Collection entries

######

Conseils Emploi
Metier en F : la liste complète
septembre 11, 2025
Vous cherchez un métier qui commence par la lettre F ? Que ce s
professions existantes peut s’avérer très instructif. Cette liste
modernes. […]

######

Instruction
All records shown above must be set down again verbatim.

Answer to this problem
Conseils Emploi
Metier en F : la liste complète
septembre 11, 2025
Vous cherchez un métier qui commence par la lettre F ? Que ce s
professions existantes peut s’avérer très instructif. Cette liste
modernes. […]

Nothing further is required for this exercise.